For Microsoft Exchange server and POP3 (POP3: A common protocol that is used to retrieve e-mail messages from an Internet e-mail server.) e-mail accounts (e-mail account: The server name, user name, password, and e-mail address used by Outlook to connect to an e-mail service. You create the e-mail account in Outlook by using information provided by your administrator or Internet service provider (ISP).), a Desktop Alert is displayed only when a new item arrives in your default Inbox. If you want to display a Desktop Alert when an item arrives in any other Exchange folder, or when you receive items that meet specific conditions, you must create a rule (rule: One or more automatic actions taken on e-mail messages and meeting requests that meet certain conditions, along with any exceptions to those conditions. Rules are also referred to as filters.). You must also create a rule if you want to be notified when you receive a new item in an IMAP (IMAP (Internet Message Access Protocol): Unlike Internet e-mail protocols such as POP3, IMAP creates folders on a server to store/organize messages for retrieval by other computers. You can read message headers only and select which messages to download.) e-mail account.

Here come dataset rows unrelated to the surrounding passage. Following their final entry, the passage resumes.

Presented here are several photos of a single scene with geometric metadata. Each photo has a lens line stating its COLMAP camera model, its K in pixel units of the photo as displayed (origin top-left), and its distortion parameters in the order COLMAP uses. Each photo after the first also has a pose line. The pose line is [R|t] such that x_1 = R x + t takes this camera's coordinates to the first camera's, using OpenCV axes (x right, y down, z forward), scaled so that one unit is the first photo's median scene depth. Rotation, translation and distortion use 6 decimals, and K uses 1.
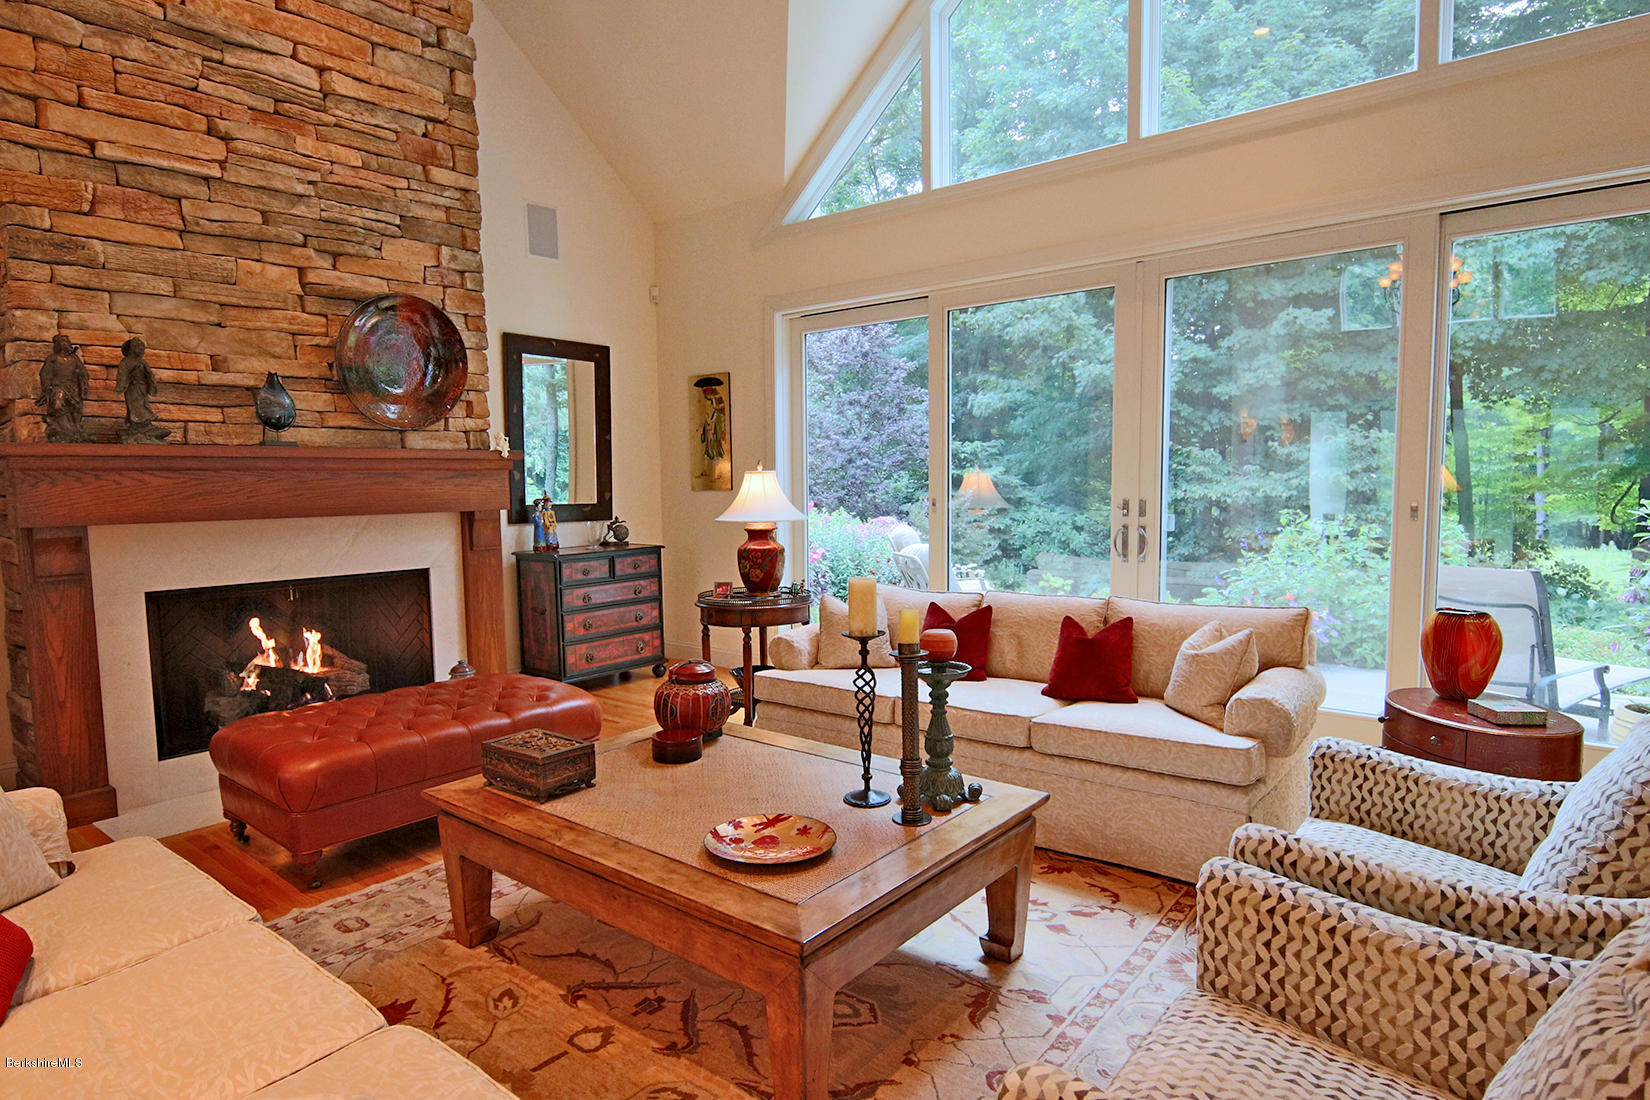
lens RADIAL K [[941.5, 0, 823.0], [0, 941.5, 575.6], [0, 0, 1]] dist [0.001404, -0.002760]
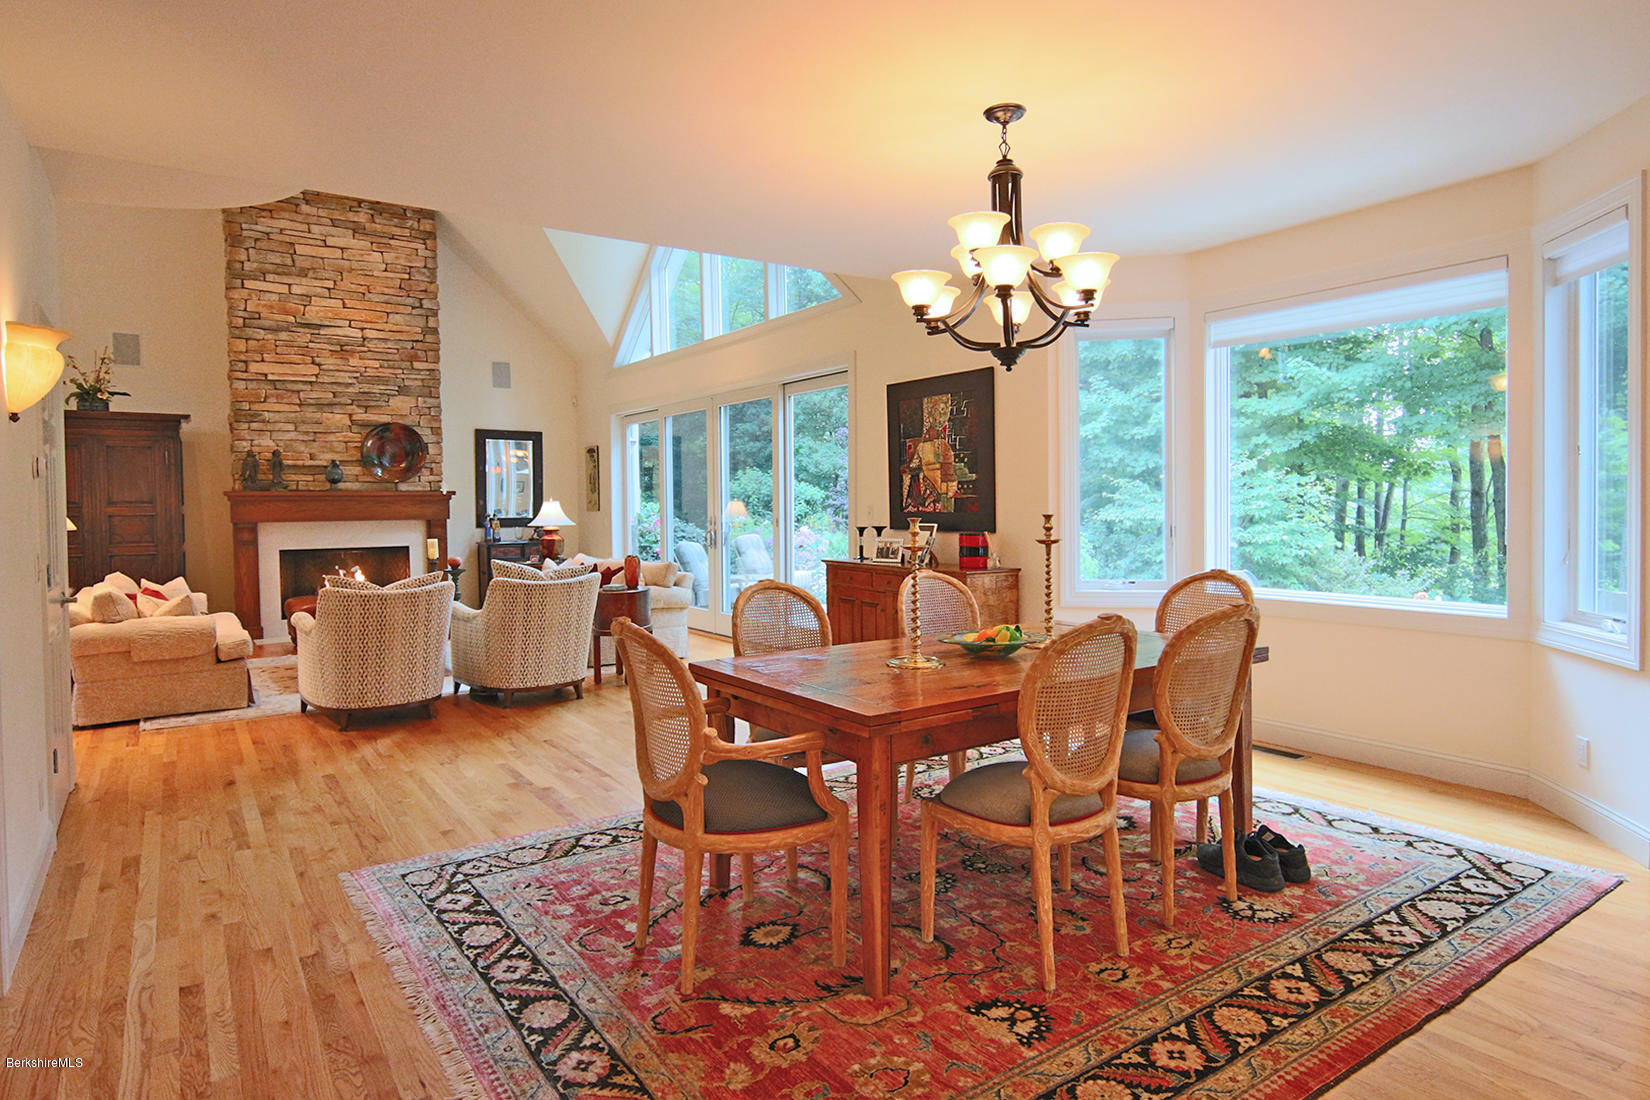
lens RADIAL K [[938.4, 0, 839.2], [0, 938.4, 554.5], [0, 0, 1]] dist [0.011981, -0.001862]
pose [[0.962853, 0.020211, -0.269268, 1.291031], [-0.031478, 0.998797, -0.037589, 0.072579], [0.268185, 0.044669, 0.962331, -0.935691]]
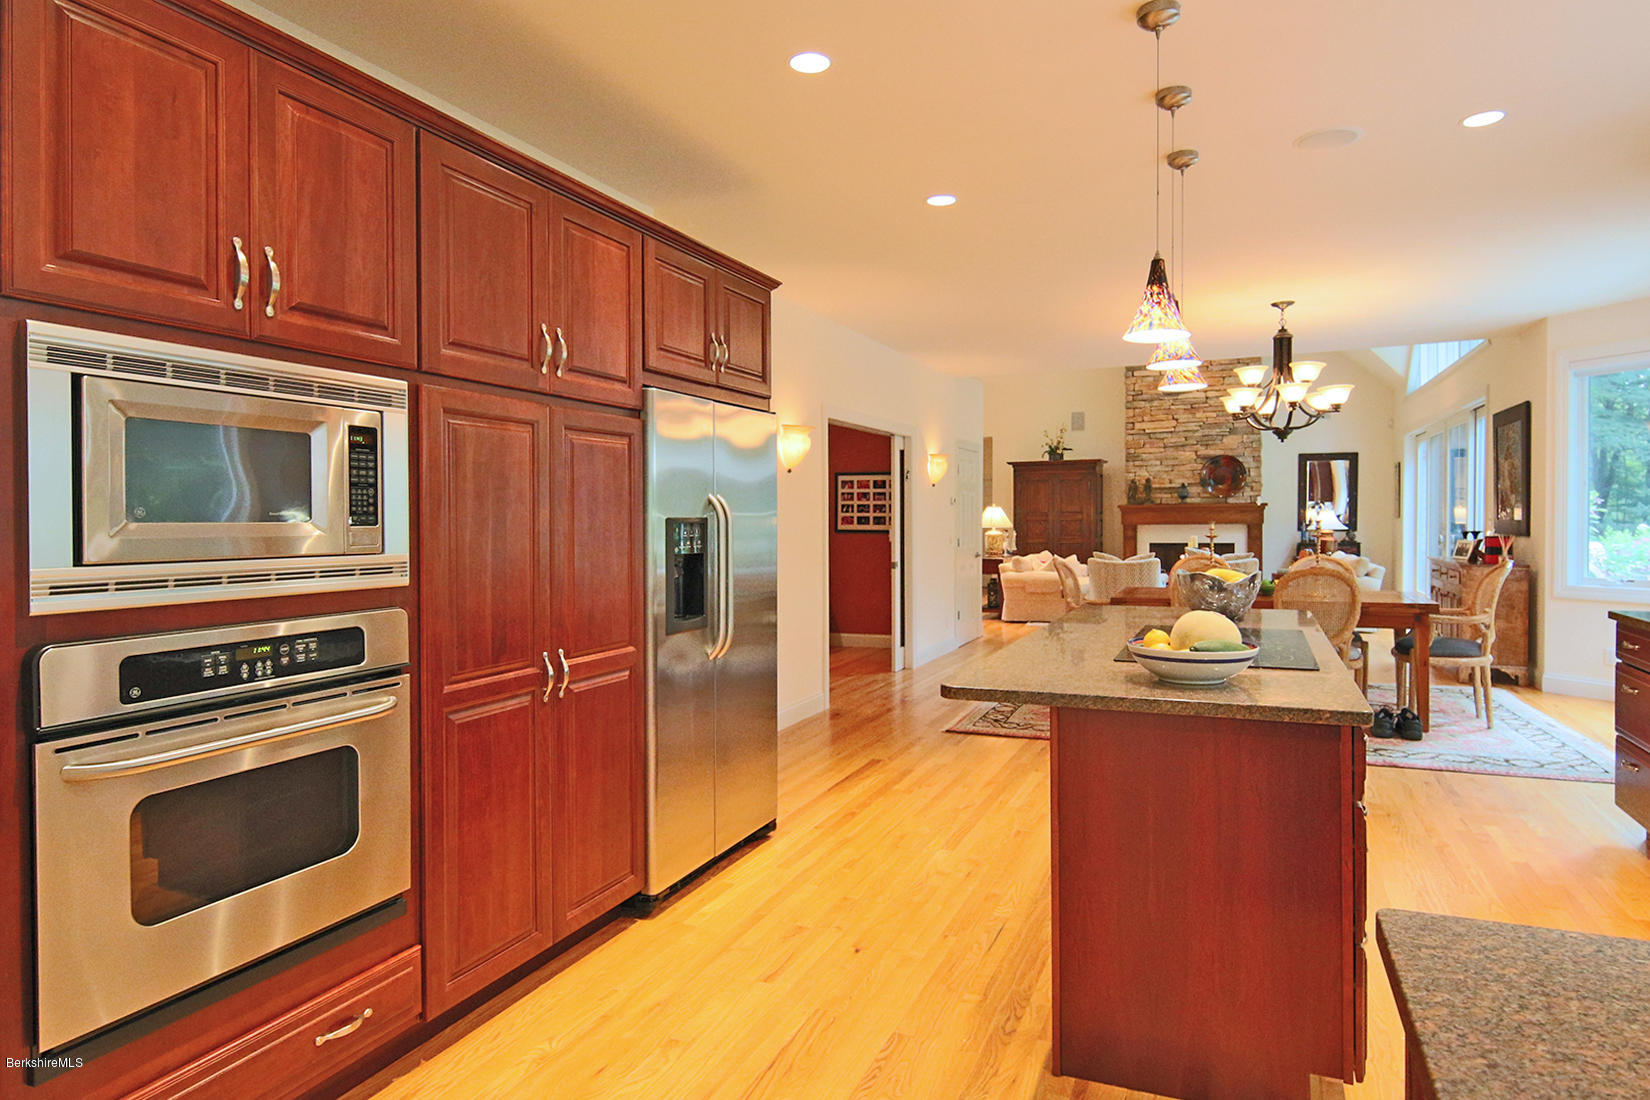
lens RADIAL K [[954.1, 0, 820.3], [0, 954.1, 521.7], [0, 0, 1]] dist [0.012991, -0.000989]
pose [[0.267449, 0.013207, -0.963481, 2.481376], [-0.090127, 0.995865, -0.011367, 0.089883], [0.959348, 0.089875, 0.267534, -1.231579]]
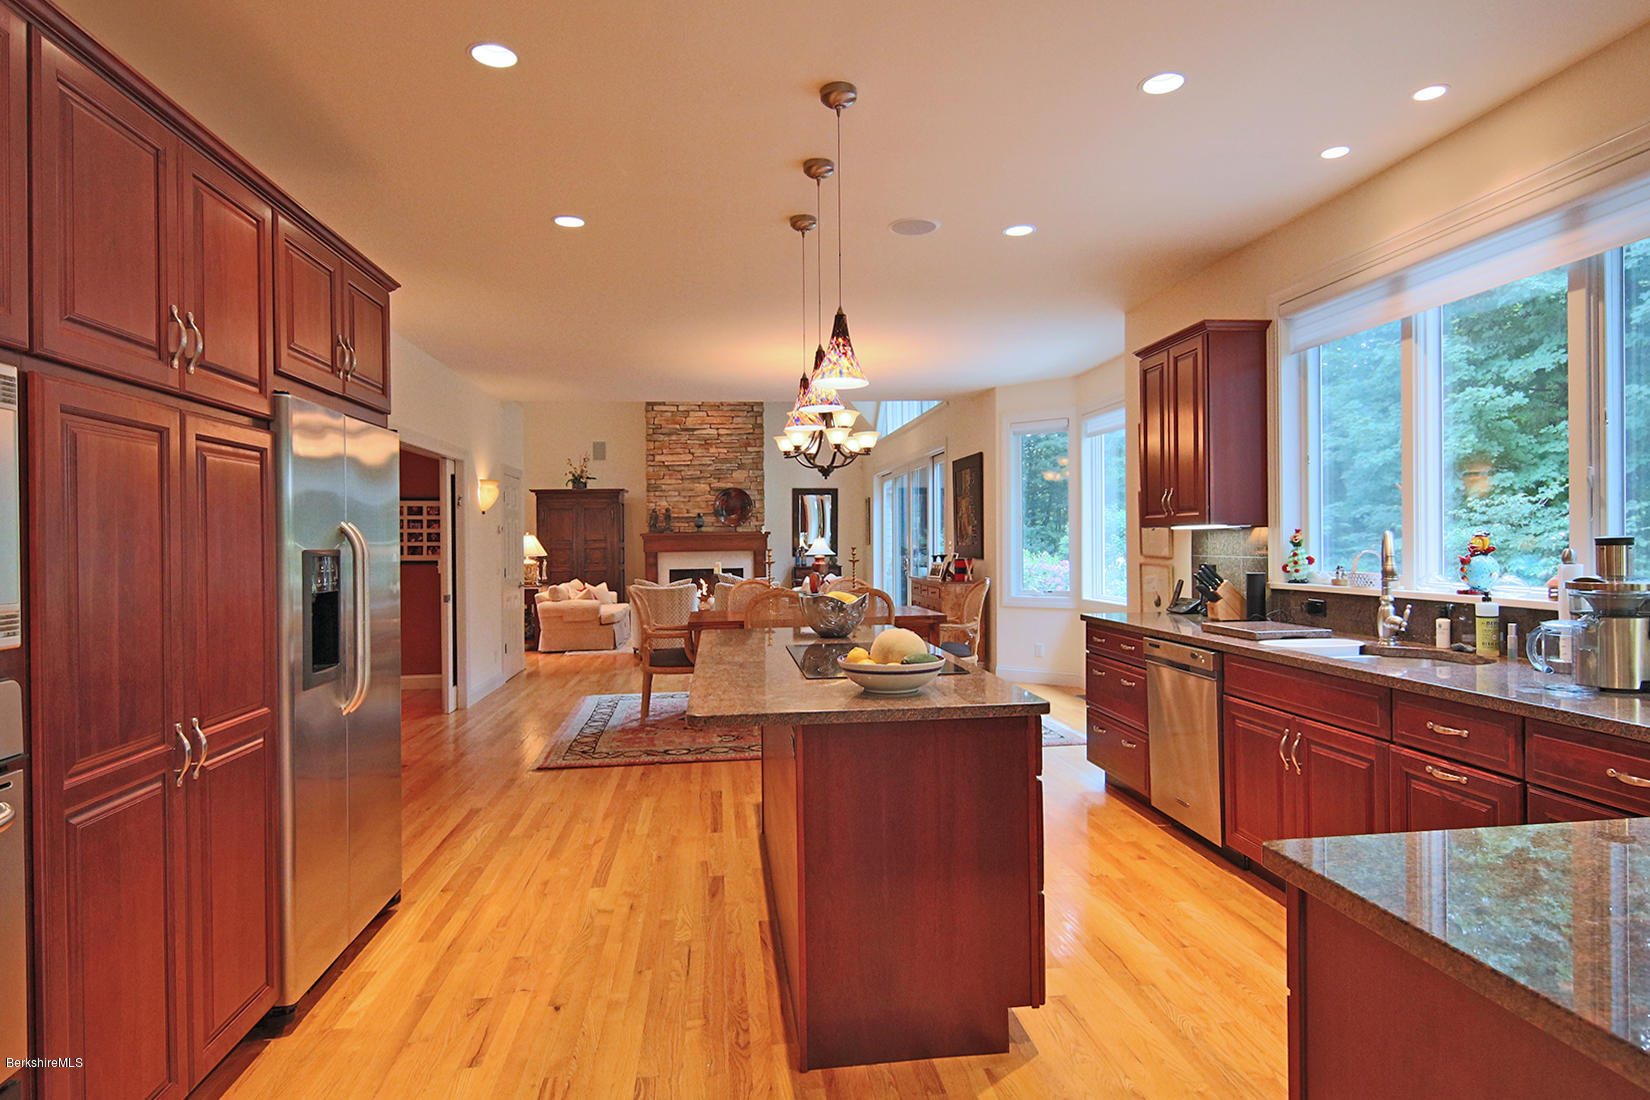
lens RADIAL K [[952.4, 0, 809.3], [0, 952.4, 541.0], [0, 0, 1]] dist [0.012047, -0.000959]
pose [[0.709329, 0.002815, -0.704872, 2.404695], [-0.065075, 0.995983, -0.061508, 0.100546], [0.701868, 0.089499, 0.706662, -1.364163]]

You can use Desktop Alerts to "pre-process" incoming items without having to open your Inbox first. When a Desktop Alert appears, you can perform several actions that would normally require you to open the item. For example, you can set a flag on a message, delete it, or mark it as read—all without opening your Inbox.
If you want to keep a Desktop Alert visible so that you can take more time to read it, pause your cursor on the alert before it fades from view.
You can customize the appearance of your Desktop Alerts. You can have them remain visible for as briefly as three seconds or for as long as 30 seconds. You can also adjust their transparency to make them more noticeable or to keep them from blocking your view of documents and other items on your desktop. You can also change where your Desktop Alerts appear by dragging one of them to a more preferable location on your desktop.
You can also drag the Desktop Alert preview to the location you want from the Desktop Alert Settings dialog box.
If several items arrive in your Inbox at the same time, you won't necessarily receive a Desktop Alert for each item. If you receive a large number of items within a particular period of time, Microsoft Outlook displays a single Desktop Alert to indicate that you received several new items. This prevents your desktop from suddenly becoming overwhelmed with alerts, an annoyance that would almost certainly interfere with your work and temporarily obscure a portion of your desktop.